*Text for analysis*.
◆ ◆ ◆ ◆ ◆ ◆ ◆

The Molecule Man (Owen Reece) is a character appearing in American comic books published by Marvel Comics. He first appeared in Fantastic Four #20 in November 1963 and was created by Stan Lee and Jack Kirby. An enormously powerful entity, he is often portrayed as a supervillain, but sometimes takes the role of a reformed outlaw or reluctant hero.

==Publication history==

Molecule Man first appeared in Fantastic Four #20 (November 1963) and was created by writer Stan Lee and artist Jack Kirby. Initially introduced as a recurring antagonist for the superhero team, the character's origins were deeply tied to the atomic-age anxieties prevalent in early 1960s Marvel Comics. Following his debut, the character made sporadic appearances throughout the 1970s, primarily serving as a cosmic-level threat in titles such as The Avengers and Iron Man. His role shifted significantly in the mid-1980s during the original Secret Wars (1984–1985) limited series written by Jim Shooter, where his vast reality-warping capabilities and psychological vulnerabilities were explored in greater depth, transitioning him into a more nuanced, tragic anti-hero. Molecule Man became a central narrative linchpin decades later in the lead-up to and during the 2015 Secret Wars storyline written by Jonathan Hickman. In this event, his multiversal nature was redefined, positioning him as a living bomb engineered by the Beyonders to destroy the Marvel Multiverse, and later as the foundational power source used by Doctor Doom to create Battleworld. Following the conclusion of the event, the character was instrumental in the rebuilding of Earth-616 and the broader multiverse alongside the Fantastic Four.

==Fictional character biography==
Owen Reece was a timid child from Brooklyn, New York who obsessively clung to his mother. He grew into a weak-willed adult, made bitter and lonely by his mother's death, and full of fear and hatred of what he regarded as an unfriendly world. Reece became a lowly laboratory technician working at a nuclear plant owned by the Acme Atomics Corporation. He was disgruntled by his job's long hours and low pay. One day, Reece accidentally activated an experimental particle generator, which bombarded him with an unknown form of radiation, later revealed to be energy from a dimension containing the Beyonder. The radiation had a mutagenic effect on Reece, releasing his potential for psionic powers on a cosmic scale. Reece could now control all matter, even down to the molecular level, and all energy. The radiation also left markings resembling lightning bolts across Reece's face. Reece named himself the Molecule Man after his power to control molecules.

◆ ◆ ◆ ◆ ◆ ◆ ◆

Bounding boxes with keypoints
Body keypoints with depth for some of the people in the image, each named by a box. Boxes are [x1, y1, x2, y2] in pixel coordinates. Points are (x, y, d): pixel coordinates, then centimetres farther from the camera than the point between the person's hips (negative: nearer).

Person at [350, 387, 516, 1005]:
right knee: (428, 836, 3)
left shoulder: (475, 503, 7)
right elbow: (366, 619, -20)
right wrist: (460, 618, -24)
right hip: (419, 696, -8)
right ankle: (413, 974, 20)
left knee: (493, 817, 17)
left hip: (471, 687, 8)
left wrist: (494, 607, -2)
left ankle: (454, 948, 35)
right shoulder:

◆ ◆ ◆ ◆ ◆ ◆ ◆

*Requirement A*.
In the Molecule Man text, where was Owen Reece from as a child?
*Requirement B*.
Put the stretch of rows from the line containing "right hip: (419, 696, -8)" through the end of the rows into a Markdown table with the columns Number and Line, skipping any blank lines.
The text and the rows have nothing to do with each other.

*Answer A*.
Brooklyn, New York.

*Answer B*.
| Number | Line |
|---|---|
| 1 | right hip: (419, 696, -8) |
| 2 | right ankle: (413, 974, 20) |
| 3 | left knee: (493, 817, 17) |
| 4 | left hip: (471, 687, 8) |
| 5 | left wrist: (494, 607, -2) |
| 6 | left ankle: (454, 948, 35) |
| 7 | right shoulder: |